Today the new hotspot is Adonis, the big, new dance bar complete with a pool. But there a number of bars that were catering to our community long before my time that are worth remembering. Downtown was home to Badlands and the Metro. Adam's Rib was a lesbian bar in Clifton, along with a restaurant that gets an honorable mention, GJ's Gaslight on Ludlow, because it was such a gathering spot. And we can't forget Northern Kentucky, where Just Friends and the Riviera Club were big spots and today people still enjoy Rosie's Tavern.
Crazy Ladies Bookstore/Greater Cincinnati Women's Resource Center: When I was in fifth grade and my good friend Sally was in sixth, I used to hear her midwife mother talk about Crazy Ladies Bookstore. I later found my way there through my own work with the Cincinnati Men's Chorus and The Center. Now, despite the best efforts of its board and the community, the only thing left of this Cincinnati lesbian and gay landmark is the building at 4039 Hamilton Ave. It was so much more than a bookstore. It was part community center, part information clearing house and part safe haven. Crazy Ladies opened in Northside decades before the neighborhood became the well-established gay enclave it is today. Though her doors are now closed, her legacy will not be forgotten. (Visit www.gcwrc.org.)
Gay Lesbian March Activists (GLMA): The local community's more activist roots grew out of this group and the local ACT UP chapter that was closely associated with the GLMA. Carol Lippmann, a former GLMA member, says the organization started after the 1987 March on Washington and played a role in the city's fight to include sexual orientation language in the Human Right Ordinance, a lightning rod issue for so many local organizations even today.
"It's so weird that this fight is still going on today," says attorney Scott Knox. "It appalls me."
Sadly after the "No on 3" campaign, the group lost energy and disbanded, Lippmann says.
Gay Media Gone But Not Forgotten: Today Cincinnati's GLBT media includes one newspaper, The Greater Cincinnati GLBT News, and two longtime radio shows, Alternating Currents and Everywoman. Though the city has never claimed a glut of gay and lesbian media, over the years the city has seen its share of gay and lesbian media outlets come and go.

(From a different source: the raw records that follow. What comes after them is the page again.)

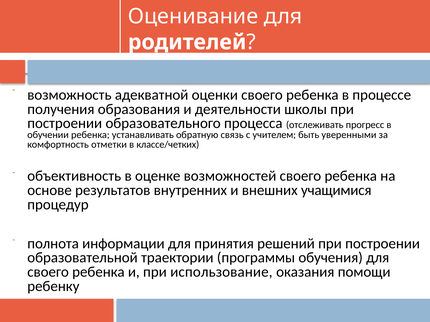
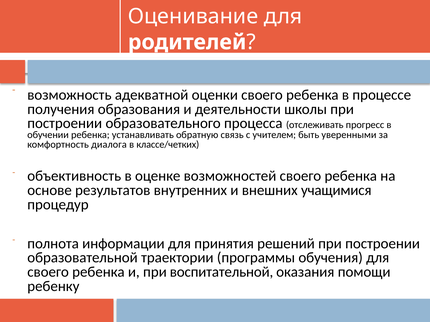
отметки: отметки -> диалога
использование: использование -> воспитательной
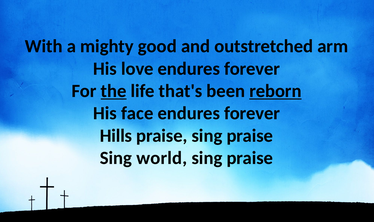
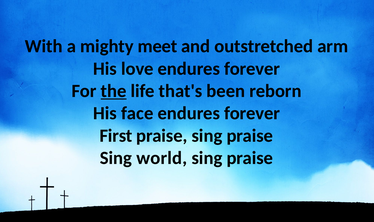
good: good -> meet
reborn underline: present -> none
Hills: Hills -> First
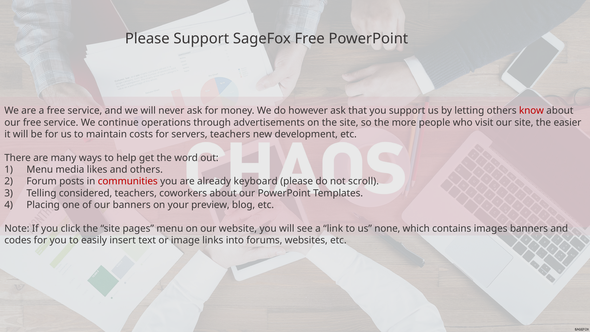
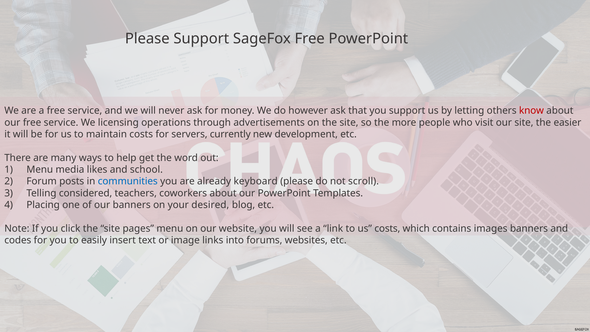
continue: continue -> licensing
servers teachers: teachers -> currently
and others: others -> school
communities colour: red -> blue
preview: preview -> desired
us none: none -> costs
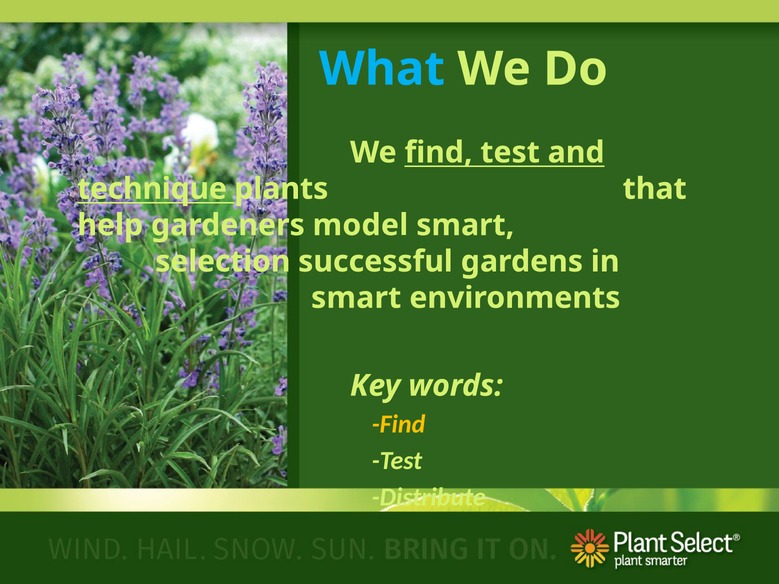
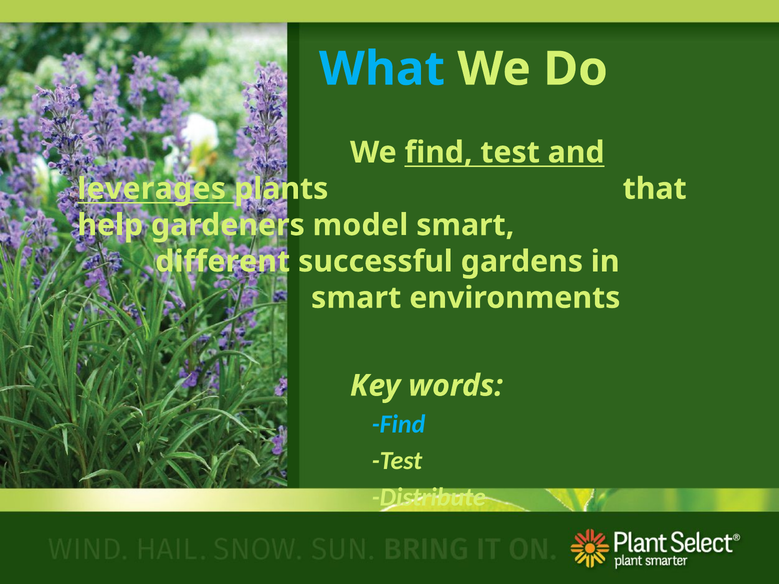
technique: technique -> leverages
selection: selection -> different
Find at (399, 425) colour: yellow -> light blue
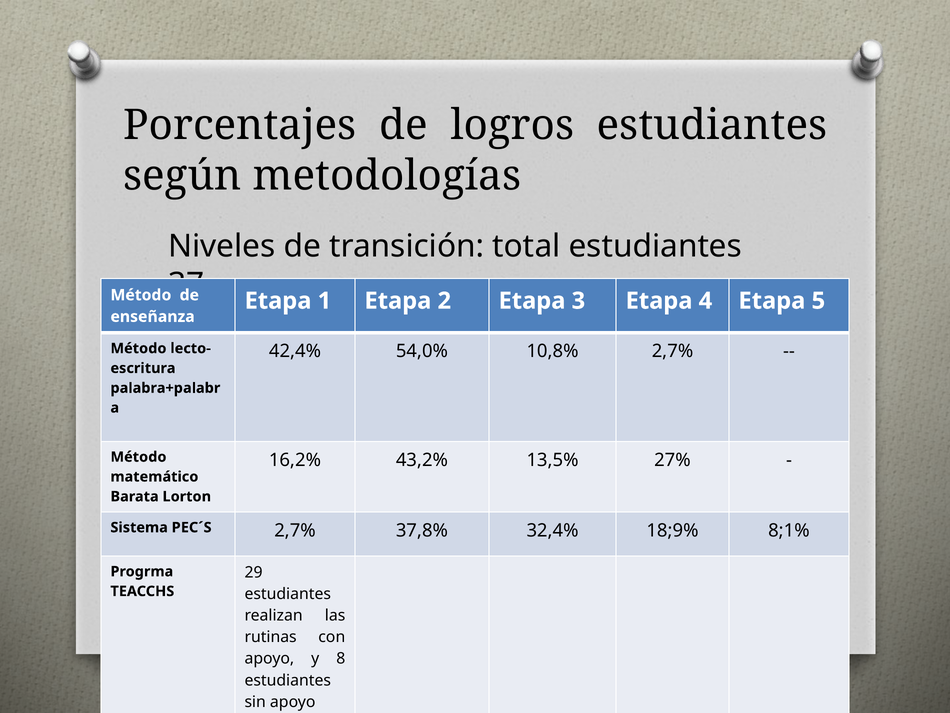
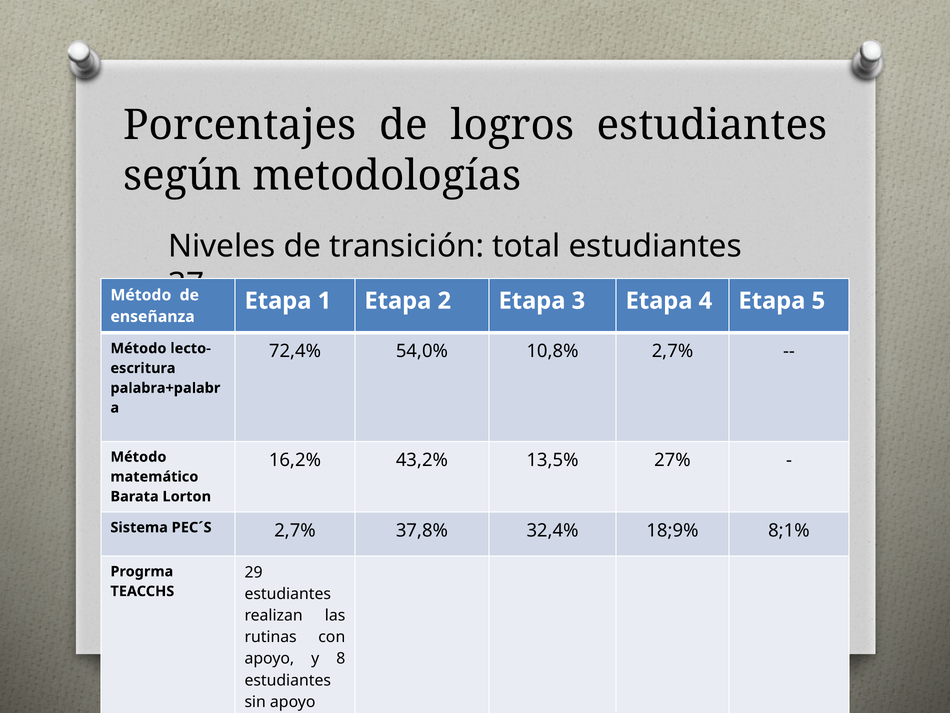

In the late '70s and early '80s, long before the Internet and blogging software democratized publishing, the Cincinnati lesbian community stayed connected through a newsletter called Dinah. According to Phebe Beiser of the Ohio Lesbian Archives, who was involved in producing the publication for many years, Wendy Winkler started Dinah as the newsletter for the long defunct Lesbian Activist Bureau (LAB). Even though LAB stopped operating, the newsletter continued to keep lesbians connected and informed for more than 10 years. In the early '80s recently deceased local activist John Zeh was on the air with the radio show Gaydreams, which would later become Alternating Currents.
The late '90s saw two small newspapers, GayBeat and Nouveau, competing to be the top dog covering the local gay and lesbian scene. GayBeat was the first on the scene but a member of the staff left to start Nouveau. Sadly, neither of the papers survived the transition.
Many members of the community also still remember Gay Cable Network and Out Front TV, two cable access shows that are no longer in production.
John Zeh: In all my years in Cincinnati, I never had the occasion to meet or work with John Zeh. But there is no doubt that there are plenty of people in the local community who knew him well and acknowledge the work he did for both the GLBT and homeless causes. He created the Rainbow News Service and Rainbow Talk, an Internet bulletin board for GLBT issues and an Internet forum for public discussion. His writing appeared in Rolling Stone, The Village Voice and The Advocate. He also reported for National Public Radio's All Things Considered. At the same time, his life was plagued by struggle. Whether he was battling his way back from a debilitating accident in which he was run over by a bus, engaged in a First Amendment battle with Simon Leis Jr. in the early 1980s or later facing a prison term as a sex offender, he dealt with adversity head on and never lost his activist spirit.